[[ TEXT FOR ANALYSIS open ]]
We have seen a lot of snow over the past few weeks. But this winter weather can be more than a hassle. So, let’s take a look at the impacts of this winter weather on soil.
What Happens to Soil in the Winter?
To start, we have to understand what happens to soil during the winter months. First, remember that soil is the home to many forms of life. During the winter, the soil protects organisms, insects, plant roots, etc. from the winter weather. As temperatures fall, the surface soils begin to freeze due to the water within the outer layers of soil freezing. We call this the frost layer.
The depth of the frost layer depends on many factors. The more organic matter, the shallower the frost layer. This is because organic matter like mulch, compost or leaves, act as a blanket. These layers build up making it more difficult for cold air to reach the soil layers below. Another factor is actually the weather itself. If an early snow blanket forms, the snow becomes an insulation blanket for the soil below. The snow keeps the earth’s heat within the soil and prevents the cold air from reaching the soil.
Animal and Plant Survival
So now that we know about the frost layer, how is it that these animals and plants do not die during the winter? Many of the animals and insects that live in the soils have evolved to live below the frost line. This starts with their ability to hibernate or live off the food they have collected. Some animals even have their own version of antifreeze for the winter months.
Plants are quite the magicians when it comes to seasons. Check out our social media posts on how plants winterize during the fall. Yes, the changing of leaf color is more than a pretty show. But plants are even more fascinating in the winter. It starts with grasses, shrubs and trees native to colder climates. These plants have root structures deeper than the frost layer. This allows them to take water from the exposed plant and transport it below the frost layer. Thus, preventing the water from expanding and damaging the plant. Finally, roots store salt and sugar to lower the temperature at which the water freezes.
The Snow Blanket
As discussed, snow is quite the blanket to the soil and lifeforms that call it home. But it provides even more protection than that. Snow blankets help prevent freeze-thaw cycles. As the soil gets cold, water molecules freeze and expand. This expansion can push up the layers of soil. This push upward, or heave, results in damage to surfaces like sidewalks and roads. It can also rip those important plant roots from the vegetation above ground.
[[ TEXT FOR ANALYSIS closed ]]
ACTIVITY LIST →
(1) Revise the passage of the winter soil article starting at "We have seen" and ending at "weather on soil.", changing "hassle" to "nuisance".
(2) Pick up the article on winter weather and soil from the point where it stops, and keep writing.
[[ DATA SHOWN open ]]
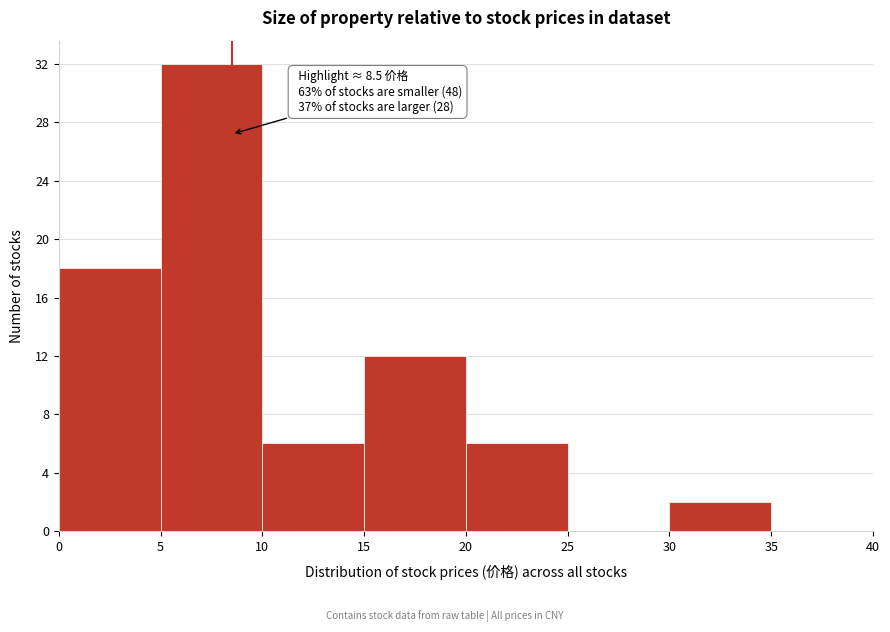

Which range on the x-axis has the tallest bar?

5 to 10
[[ DATA SHOWN closed ]]
TASK-BY-TASK RESULTS →
(1)
We have seen a lot of snow over the past few weeks. But this winter weather can be more than a nuisance. So, let’s take a look at the impacts of this winter weather on soil.

(2)
The other major benefit of a snow blanket occurs during the spring thaw. The snow blanket prevents deep freezing. This reduces the time for the soil to thaw. If a deep freeze occurs, the outer layers of soil can thaw before the inner layers. This prevents the absorption of water from the surface and outer layers. This inability to absorb water increases the likelihood of flooding and soil erosion. It can also result in the outer layers liquefying and cause landslides. Finally, it can impact owners of on-site sewage systems. The frozen ground and saturation can reduce the effectiveness of their absorption area.
Engineering Through the Winter
Engineering firms operate year-round. Thus, we contend with the impacts of winter weather. For the most part, the biggest impact is bundling up. Otherwise, it has little impact on the ability to complete work.
One of the biggest types of work occurring during the winter, are boundary surveys. These surveys benefit from the fall and winter months. The lack of vegetation on trees and reduced ground cover makes it easier for crews to traverse the land. Additionally, surveying equipment relies on maintaining visual contact. So, the reduction in vegetation allows for larger distances between pieces of equipment. This saves further time, because the crew does not need to set up extra times.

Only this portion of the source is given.